■ **Consignes de l'exercice**
1 - Recopiez fidèlement un passage de l'article sur Boucles d'Or et les marchés boursiers : commencez aux mots « EXPERT INVITÉ. Après » et arrêtez-vous après « genre de comportement? ».
2 - Rédigez la suite de l'article sur Boucles d'Or et les marchés boursiers, à partir de la dernière phrase présentée.

■ **Extrait du document**
==*==
L'entrefilet de JosFinance

Gabriel Fortin

Expert(e) invité(e)

Boucles d’Or et les marchés boursiers

Gabriel Fortin|Publié le 07 février 2023

Boucles d’Or et les marchés boursiers

(Photo: 123RF)

EXPERT INVITÉ. Après une année 2022 désastreuse sur les marchés boursiers, l’embellie des dernières semaines est accueillie à bras ouverts par une grande majorité d’investisseurs. La traversée du désert serait terminée si l’on en croit le rebond de près de 16% sur l’indice du S&P 500 amorcé  en octobre dernier. Épris par un besoin instinctif d’agir plutôt que de rester flegmatiques, les investisseurs ont rapidement renoué avec leurs esprits animaux à la vue d’irrésistibles chandelles vertes sur leurs écrans. Après tout, la présente conjoncture économique «Boucle d’or» n’est-elle pas propice à ce genre de comportement? 

 

Une conjoncture économique «Boucle d’or»

Le resserrement monétaire amorcé par la Réserve fédérale américaine au printemps 2022 donne finalement des résultats. Après avoir atteint une croissance annuelle de 9,1% en juin 2022, l’inflation américaine a depuis fermement entamé sa descente. Après six mois consécutifs de décroissance, elle se situe actuellement à 6,5%. Sur une base mensuelle, l’inflation a même laissé place à de la déflation, c’est-à-dire que les prix, tels que mesurés par le Bureau of Labor Statistics, ont carrément chuté de novembre à décembre 2022.
==*==
■ **Données fournies**

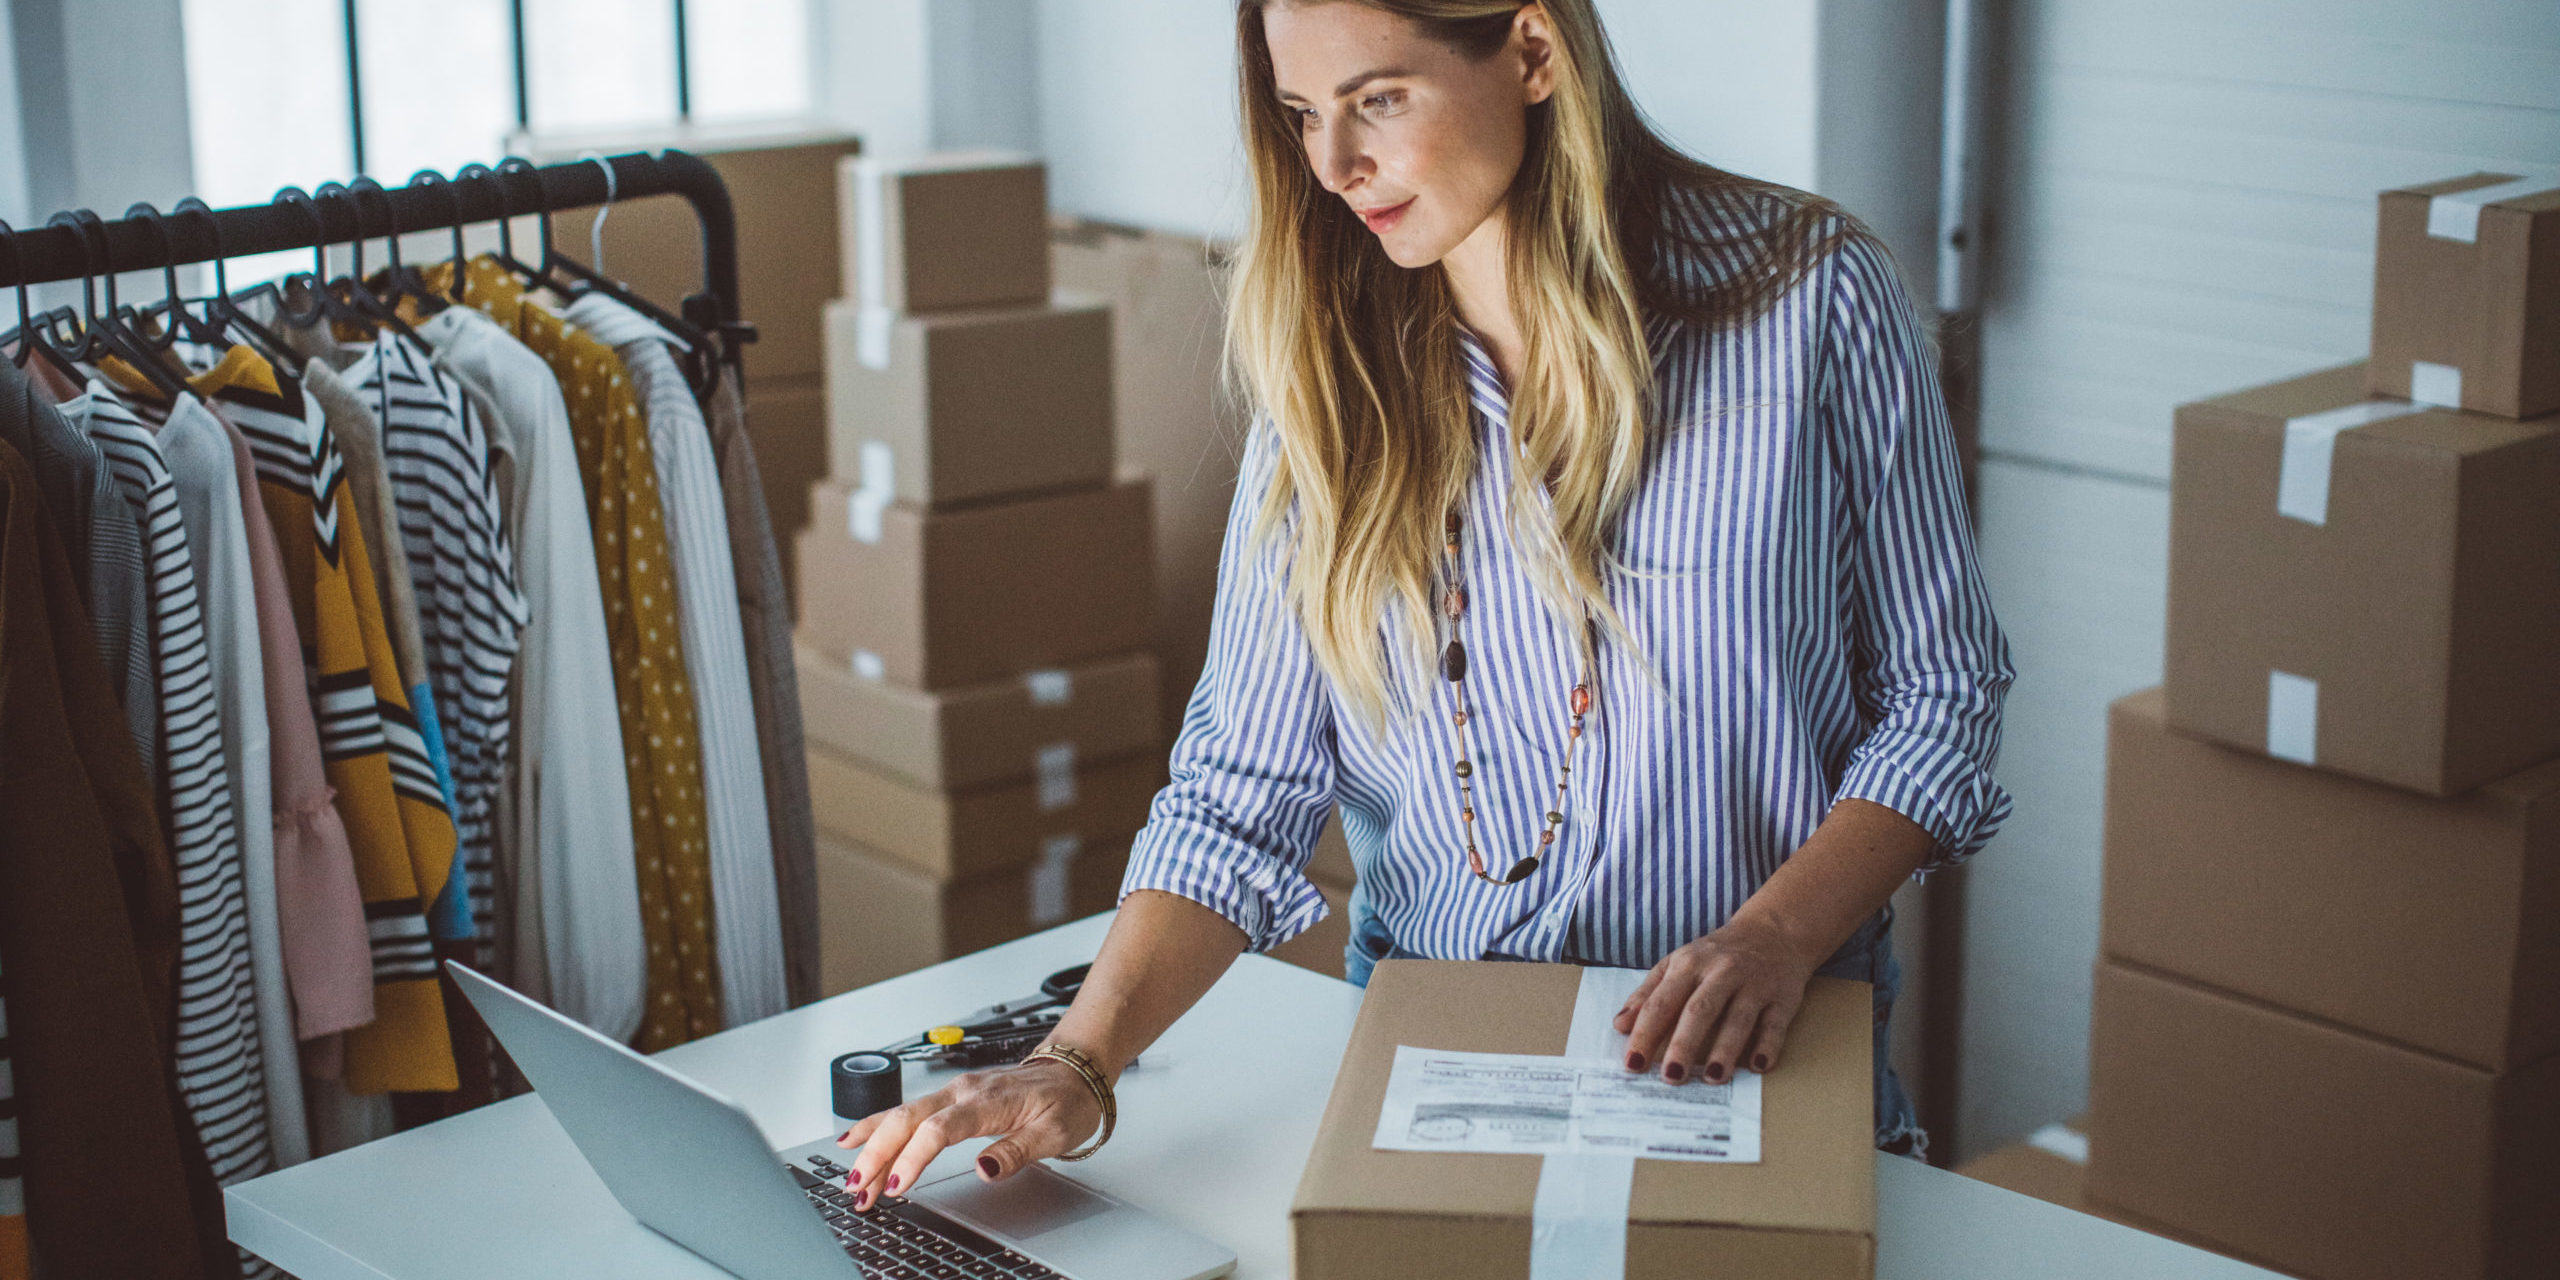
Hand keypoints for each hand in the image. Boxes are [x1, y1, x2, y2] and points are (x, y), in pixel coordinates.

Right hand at [834, 1057, 1102, 1208]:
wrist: (1074, 1072)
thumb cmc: (1066, 1101)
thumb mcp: (1054, 1133)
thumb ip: (1017, 1151)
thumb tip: (984, 1169)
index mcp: (987, 1101)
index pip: (939, 1129)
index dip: (914, 1158)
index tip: (897, 1186)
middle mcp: (963, 1091)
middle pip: (908, 1119)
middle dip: (878, 1155)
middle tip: (858, 1189)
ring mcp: (953, 1092)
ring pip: (901, 1115)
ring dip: (873, 1147)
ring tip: (853, 1179)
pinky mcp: (950, 1098)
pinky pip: (907, 1111)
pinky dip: (878, 1126)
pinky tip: (856, 1139)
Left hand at [1610, 911, 1819, 1085]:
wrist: (1772, 932)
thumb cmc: (1716, 955)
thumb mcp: (1677, 964)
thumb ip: (1648, 994)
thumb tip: (1620, 1026)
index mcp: (1688, 964)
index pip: (1661, 1003)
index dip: (1645, 1034)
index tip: (1633, 1065)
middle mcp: (1721, 972)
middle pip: (1699, 1011)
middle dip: (1683, 1045)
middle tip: (1670, 1077)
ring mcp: (1754, 984)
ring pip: (1738, 1019)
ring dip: (1726, 1049)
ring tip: (1713, 1078)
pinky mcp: (1783, 997)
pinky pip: (1775, 1023)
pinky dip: (1768, 1045)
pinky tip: (1758, 1066)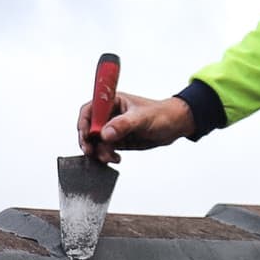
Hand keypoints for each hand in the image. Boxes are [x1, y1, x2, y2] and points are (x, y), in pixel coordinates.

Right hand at [75, 90, 194, 163]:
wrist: (175, 126)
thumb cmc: (162, 114)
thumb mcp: (142, 118)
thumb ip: (124, 124)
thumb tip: (105, 133)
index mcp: (112, 101)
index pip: (90, 109)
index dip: (84, 122)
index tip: (86, 135)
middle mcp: (109, 114)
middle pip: (88, 128)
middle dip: (88, 141)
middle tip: (92, 152)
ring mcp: (113, 128)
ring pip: (96, 141)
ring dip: (99, 151)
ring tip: (110, 157)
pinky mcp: (118, 140)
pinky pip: (105, 149)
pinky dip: (106, 156)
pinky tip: (116, 158)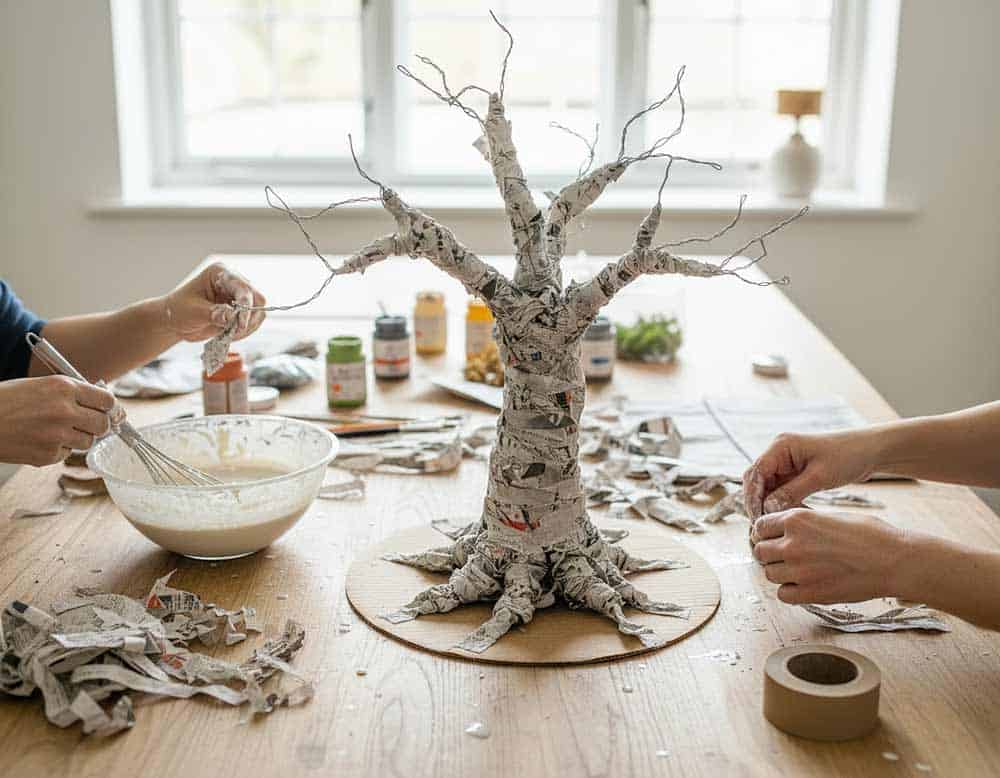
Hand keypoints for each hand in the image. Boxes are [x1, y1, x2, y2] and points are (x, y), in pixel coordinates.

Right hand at [0, 376, 113, 465]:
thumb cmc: (6, 401)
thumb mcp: (40, 385)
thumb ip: (72, 393)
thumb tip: (104, 405)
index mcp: (64, 387)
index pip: (107, 400)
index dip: (110, 408)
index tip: (108, 411)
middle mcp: (64, 410)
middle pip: (104, 424)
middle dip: (98, 425)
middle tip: (87, 424)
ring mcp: (57, 435)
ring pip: (88, 442)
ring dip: (78, 438)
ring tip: (55, 431)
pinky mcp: (47, 455)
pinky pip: (66, 454)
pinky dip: (58, 450)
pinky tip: (39, 440)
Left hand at [162, 263, 266, 342]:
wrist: (173, 322)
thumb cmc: (178, 311)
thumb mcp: (194, 312)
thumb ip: (214, 313)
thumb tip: (232, 317)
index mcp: (220, 273)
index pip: (243, 287)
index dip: (246, 306)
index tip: (240, 325)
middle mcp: (234, 282)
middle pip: (257, 299)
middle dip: (248, 318)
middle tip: (235, 332)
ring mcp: (239, 297)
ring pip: (258, 312)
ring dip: (247, 327)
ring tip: (230, 335)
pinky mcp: (240, 311)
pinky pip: (252, 322)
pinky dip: (245, 331)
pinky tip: (231, 335)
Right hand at [742, 430, 880, 518]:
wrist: (870, 451)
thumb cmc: (848, 456)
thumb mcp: (819, 476)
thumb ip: (791, 492)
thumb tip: (767, 509)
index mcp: (781, 446)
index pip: (756, 473)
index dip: (752, 496)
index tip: (757, 518)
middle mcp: (779, 453)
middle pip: (756, 481)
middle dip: (756, 503)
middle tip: (761, 526)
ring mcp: (785, 464)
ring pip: (766, 488)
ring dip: (768, 505)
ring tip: (773, 525)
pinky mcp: (794, 474)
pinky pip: (779, 491)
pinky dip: (780, 504)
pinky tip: (787, 518)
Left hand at [750, 508, 908, 603]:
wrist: (894, 560)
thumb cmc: (870, 535)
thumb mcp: (830, 516)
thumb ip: (804, 523)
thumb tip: (787, 528)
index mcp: (797, 520)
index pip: (760, 526)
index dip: (765, 532)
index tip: (773, 537)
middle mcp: (792, 543)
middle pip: (760, 551)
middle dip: (769, 552)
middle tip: (783, 555)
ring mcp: (799, 570)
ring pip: (769, 573)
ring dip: (779, 572)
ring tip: (797, 570)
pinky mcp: (810, 593)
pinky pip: (783, 595)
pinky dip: (789, 591)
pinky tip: (803, 586)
==*==
■ **Réponses détaillées**
1 -
EXPERT INVITÉ. Après une année 2022 désastreuse sur les marchés boursiers, l’embellie des dernières semaines est accueillie à bras ouverts par une grande majorité d’investisseurs. La traversée du désert serait terminée si l’on en croit le rebond de près de 16% sur l’indice du S&P 500 amorcé  en octobre dernier. Épris par un besoin instinctif d’agir plutôt que de rester flegmatiques, les investisseurs ont rapidement renoué avec leurs esprits animaux à la vue d’irrésistibles chandelles vertes sur leurs écrans. Après tout, la présente conjoncture économique «Boucle d’or» n’est-elle pas propice à ce genre de comportement?

2 -
Par ailleurs, en dépit du resserrement monétaire, le marché de l’emploi américain demeure très robuste. Le taux de chômage est historiquement bas et les créations d’emplois continuent de se compter par centaines de milliers mois après mois. Malgré cela, à l’instar de l’inflation, le rythme d’accroissement des salaires a, lui aussi, entamé sa descente. Même si les hausses salariales restent élevées par rapport à la cible d’inflation de la Fed, la banque centrale peut souffler un peu. Le risque de voir une spirale prix-salaires s’enraciner semble maîtrisé. De plus, la résilience du marché de l’emploi face au resserrement de la politique monétaire participe à soutenir la croissance économique américaine qui reste au rendez-vous.  

À la lumière d’un environnement économique plutôt positif, la Réserve fédérale américaine serait sur le point d’annoncer, comme l’a fait la Banque du Canada récemment, une pause du côté de ses hausses de taux directeur. Le cycle de resserrement monétaire tire à sa fin et ce «pivot» de politique monétaire pourrait être annoncé au cours de l’une des deux prochaines rencontres du FOMC. Jugeant l’inflation résolument engagée sur une trajectoire descendante et voulant profiter de cette conjoncture économique «Boucles d’or», ce potentiel «pivot» pourrait permettre à la Fed de piloter un atterrissage en douceur de l’économie. C’est ce scénario qui est généralement anticipé et qui surexcite les marchés boursiers depuis le début de l’année.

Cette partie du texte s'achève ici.